Tax Returns Involving Appraisals Under Scrutiny

  • 7/18/2012

Tax Returns Involving Appraisals Under Scrutiny

The U.S. Government Accountability Office (GAO) recently reviewed the IRS’s oversight of income, estate, and gift tax returns that involved appraisals. The GAO found that gift tax returns with appraisals were twice as likely to be audited as those without appraisals, but did not find significant differences in audits of estate tax returns and income tax returns with and without appraisals.
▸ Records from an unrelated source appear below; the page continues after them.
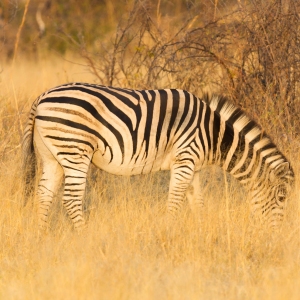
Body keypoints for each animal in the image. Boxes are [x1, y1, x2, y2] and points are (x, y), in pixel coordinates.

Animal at [22, 83, 294, 231]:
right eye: (281, 198)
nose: (274, 237)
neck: (213, 134)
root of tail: (41, 97)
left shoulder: (193, 166)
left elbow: (198, 203)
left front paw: (201, 232)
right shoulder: (185, 159)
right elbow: (174, 202)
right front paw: (169, 233)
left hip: (52, 156)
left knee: (43, 195)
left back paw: (42, 236)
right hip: (75, 149)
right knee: (70, 199)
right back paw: (84, 235)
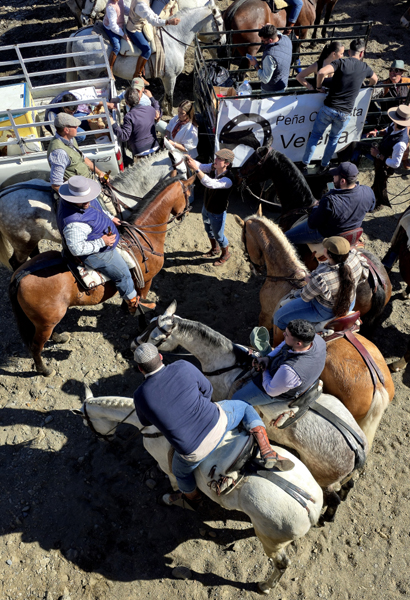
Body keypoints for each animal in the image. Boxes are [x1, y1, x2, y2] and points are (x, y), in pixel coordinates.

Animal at [8, 176, 194, 378]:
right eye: (189, 192)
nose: (187, 212)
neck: (142, 239)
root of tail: (20, 275)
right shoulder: (147, 281)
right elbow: (142, 305)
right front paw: (140, 322)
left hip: (47, 320)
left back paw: (60, 337)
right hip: (44, 320)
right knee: (35, 346)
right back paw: (44, 370)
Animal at [67, 2, 226, 115]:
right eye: (220, 23)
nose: (223, 42)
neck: (174, 38)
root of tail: (76, 35)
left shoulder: (166, 77)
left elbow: (165, 96)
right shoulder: (170, 77)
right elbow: (170, 96)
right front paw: (170, 113)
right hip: (88, 75)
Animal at [77, 385, 323, 594]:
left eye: (87, 423)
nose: (104, 439)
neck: (151, 427)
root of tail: (310, 505)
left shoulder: (166, 465)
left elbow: (175, 484)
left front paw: (174, 499)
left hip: (272, 541)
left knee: (281, 564)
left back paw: (264, 586)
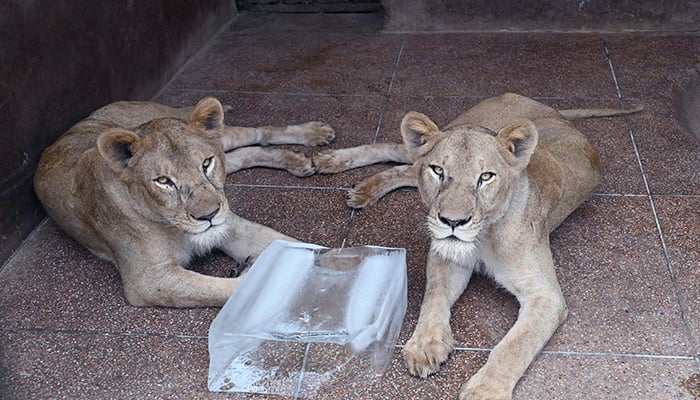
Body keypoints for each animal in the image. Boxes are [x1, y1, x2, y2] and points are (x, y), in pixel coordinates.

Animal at [34, 97, 334, 310]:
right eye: (163, 181)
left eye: (206, 163)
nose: (209, 215)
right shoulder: (148, 281)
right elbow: (231, 289)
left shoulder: (230, 225)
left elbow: (301, 246)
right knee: (245, 153)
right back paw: (296, 160)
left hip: (221, 135)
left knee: (257, 132)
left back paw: (314, 135)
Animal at [314, 92, 644, 398]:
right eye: (438, 171)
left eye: (485, 177)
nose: (452, 221)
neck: (484, 237)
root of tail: (553, 112)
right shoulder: (447, 259)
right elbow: (433, 298)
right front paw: (425, 343)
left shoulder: (546, 298)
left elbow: (514, 346)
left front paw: (485, 390)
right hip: (431, 140)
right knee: (396, 152)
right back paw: (328, 162)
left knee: (404, 169)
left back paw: (361, 187)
CCH take away: An IRS study on taxpayer noncompliance found a 45 percent error rate on noncash charitable deductions, totaling $4.6 billion in lost revenue. The IRS did not determine the impact of appraisals on this error rate. However, the Joint Committee on Taxation has identified overvalued donations of conservation easements as a problem. Senate tax leaders asked the GAO to review the IRS’s enforcement efforts with respect to appraisals. The GAO focused on estates, gifts, and noncash charitable contributions.

Comment: Congress addressed appraisal-related noncompliance in 2006 and 2007 legislation, where it lowered the thresholds for misstated appraisals, established civil penalties for misstated appraisals, and defined qualifications for appraisers of charitable deductions.


Ninety to 95 percent of all estate tax returns filed in 2009 included assets, deductions, or exclusions of more than $50,000 that were likely to require the use of an appraiser, the GAO determined. This amounted to 30,000 or more returns and total property worth an estimated $75 – 167 billion. For gift tax returns filed in 2009, the GAO estimated that 14 – 19 percent of the returns may have involved an appraiser, for property worth an estimated $13 – 17 billion. However, for income tax returns filed in 2008, the GAO indicated that less than one percent were likely to involve an appraiser, for property worth less than $10 billion.

For gift tax returns filed in 2007 – 2009, filers who may have needed an appraiser were at least twice as likely to be audited as other gift tax filers. While the overall audit rate for estate tax returns was typically higher than the rates for gift and income tax returns (ranging from 8 – 10 percent), the use of an appraiser was not associated with higher audit rates.

Appraiser penalties

As of March 2012, the IRS had levied penalties on appraisers only six times, for total penalties of approximately $160,000. Penalties ranged from several hundred dollars to tens of thousands of dollars. Because the penalties did not take effect until returns were filed after August 17, 2006, the IRS reported that it had targeted 2009 to issue guidance and make computer adjustments. The IRS does not target appraisals in selecting returns for exam by its audit staff and does not staff exam teams with experts on appraisal techniques.